#### [Esercizi]
1. Rispondi alle domande seguenti in base alla recensione del film di Michel Ocelot.
(a) Con quali film, secondo la recensione, siamo cresciuti tutti?
(b) Di quale nazionalità è Michel Ocelot?
(c) Quale società distribuisce il film nelle sale italiane?
2. Modifica il passo della recensione del film di Michel Ocelot che comincia con "Spesso l'animazione è" e finisce con "Dilili a Parigi.". Riportalo sostituendo "cineasta" con "regista".
3. Scrivi il seguito della recensione del film di Michel Ocelot a partire dall'ultima frase riportata.

#### [Testo di partenza]
Spesso l'animazione è legata nella nostra testa - complici l'associazione mentale automatica inerente quel tipo di linguaggio e i Classici Disney con cui tutti siamo cresciuti - ad un racconto per bambini, spesso sottoforma di fiaba o favola. Ci sono però autori che sono riusciti ad innalzare questo linguaggio ad un target adulto, o ad ampliare il bacino di pubblico mescolando l'elemento maggiormente favolistico a quello che va a ripescare la storia con la S maiuscola e le influenze ed eredità culturali della stessa. Tra questi possiamo sicuramente annoverare Michel Ocelot, cineasta francese dal tratto inconfondibile, minimalista e delicato, di cui torniamo a parlare nella recensione de Il Faraone, il Selvaggio e la Principessa, dal 14 dicembre nelle sale italiane distribuito da Movies Inspired, cinque anni dopo quel gioiellino animato che fu Dilili a Parigi.

#### [Dati]
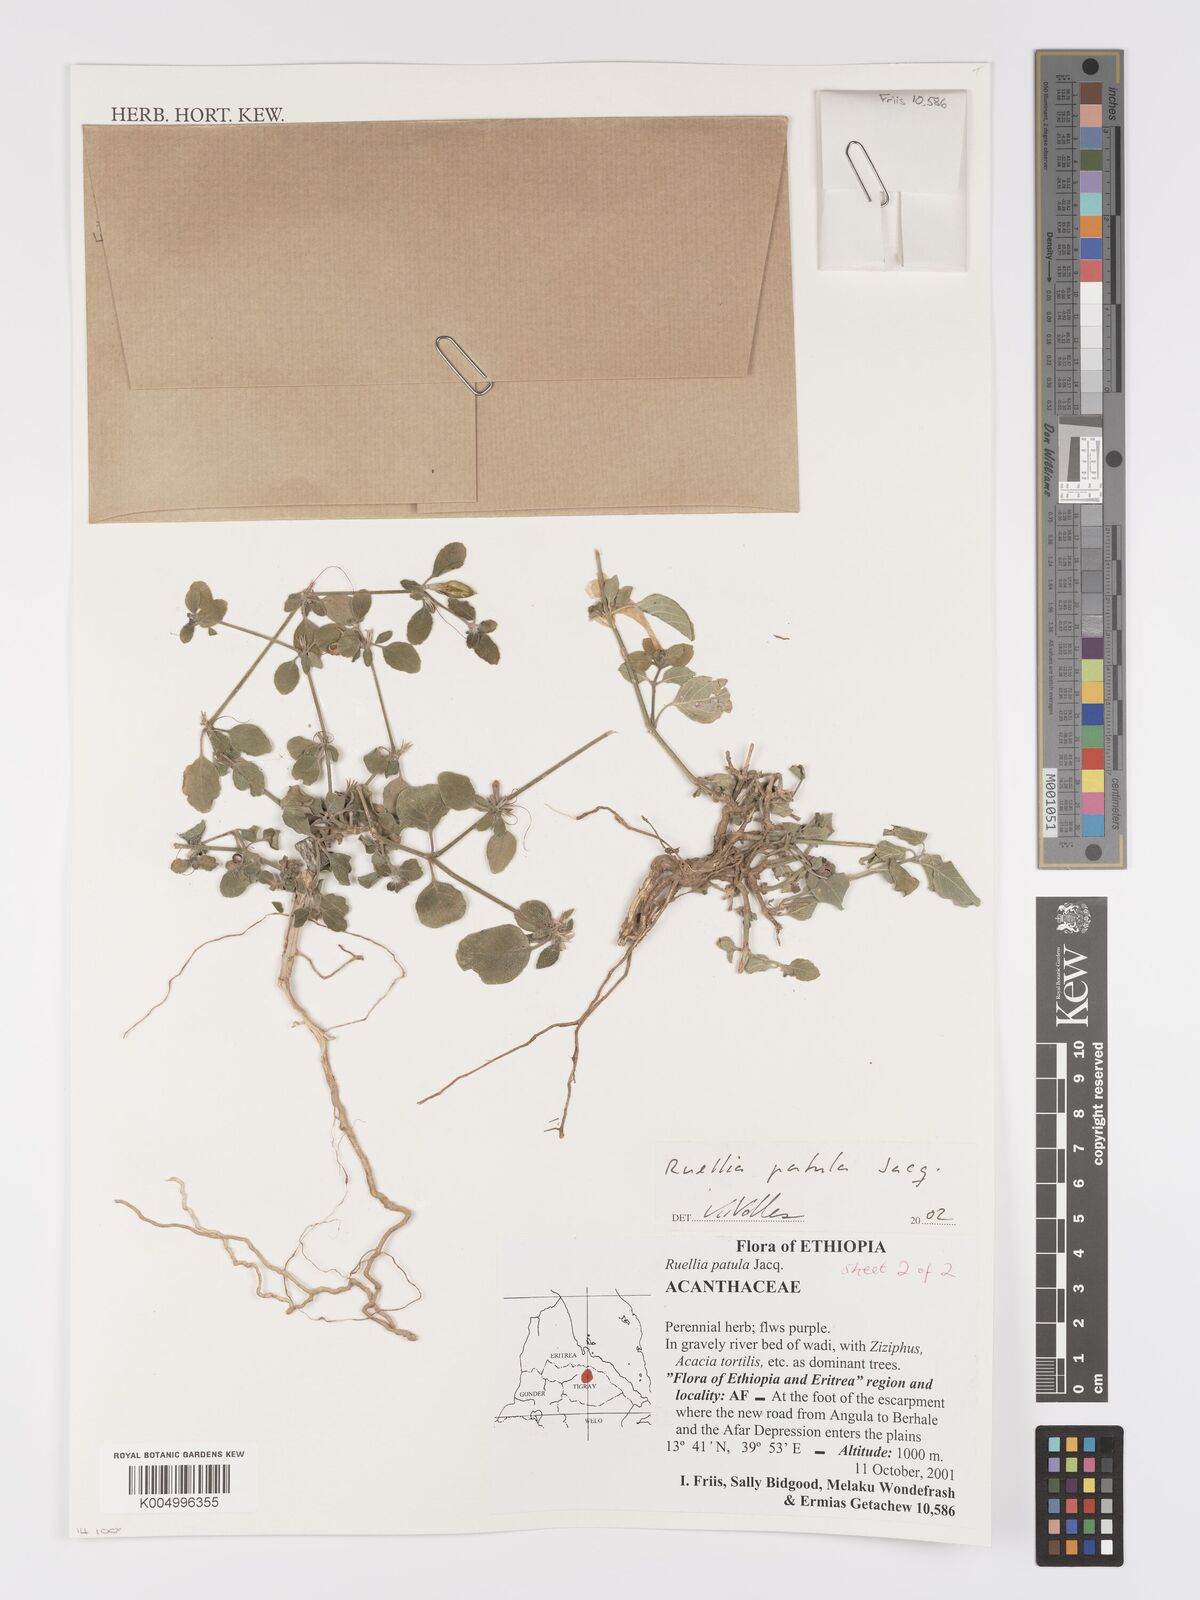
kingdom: Plantae
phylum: Tracheophyta
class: Magnoliopsida
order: Lamiales
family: Acanthaceae
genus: Ruellia
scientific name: Ruellia patula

#### [Soluzioni]
1.
(a) Con i Classici Disney.
(b) È francese.
(c) Movies Inspired.

2.
Spesso l'animazione è legata nella nostra testa - complici l'associazione mentale automatica inerente quel tipo di linguaggio e i Classici Disney con cui tutti siamo cresciuti - ad un racconto per bambini, spesso sottoforma di fiaba o favola. Ci sono però autori che sono riusciti ad innalzare questo linguaggio ad un target adulto, o ad ampliare il bacino di pubblico mescolando l'elemento maggiormente favolistico a quello che va a ripescare la storia con la S maiuscola e le influenze ed eredità culturali della stessa. Tra questi possiamo sicuramente annoverare Michel Ocelot, regista francese dal tratto inconfondibile, minimalista e delicato, di cui torniamo a parlare nella recensione de Il Faraone, il Selvaggio e la Principessa, dal 14 dicembre nelle sale italiane distribuito da Movies Inspired, cinque anni dopo quel gioiellino animato che fu Dilili a Parigi.

3.
Attraverso la Storia
Il Faraone, il Selvaggio e la Principessa, datato 2022, ha avuto un percorso periglioso prima di arrivare finalmente al cinema da noi. Prima pellicola d'animazione prodotta anche dal Museo del Louvre, è stato presentato in anteprima al Festival di Annecy, dedicato proprio a questo linguaggio, e in Italia ad Alice nella Città sezione parallela e autonoma della Festa del Cinema di Roma, per approdare in sala solo un anno dopo grazie a Movies Inspired. Come già fatto in alcuni suoi lavori precedenti, la pellicola diviene un collage di storie unite tra loro in questo caso dalla narratrice, che vediamo inizialmente seduta e circondata da un gruppo di bambini stesi a terra, incuriositi e in attesa di una bella favola della buonanotte. Tutto attraverso un'incredibile gioco di luci o ombre, che ce ne fanno scorgere solamente le sagome di nero vestite. È così che il film viaggia attraverso la Storia con la s maiuscola in tre epoche diverse per i tre personaggi titolari: un'epopea ambientata nell'antico Egitto, una leggenda medievale nell'Alvernia, una fantasia romantica orientale del XVIII Secolo.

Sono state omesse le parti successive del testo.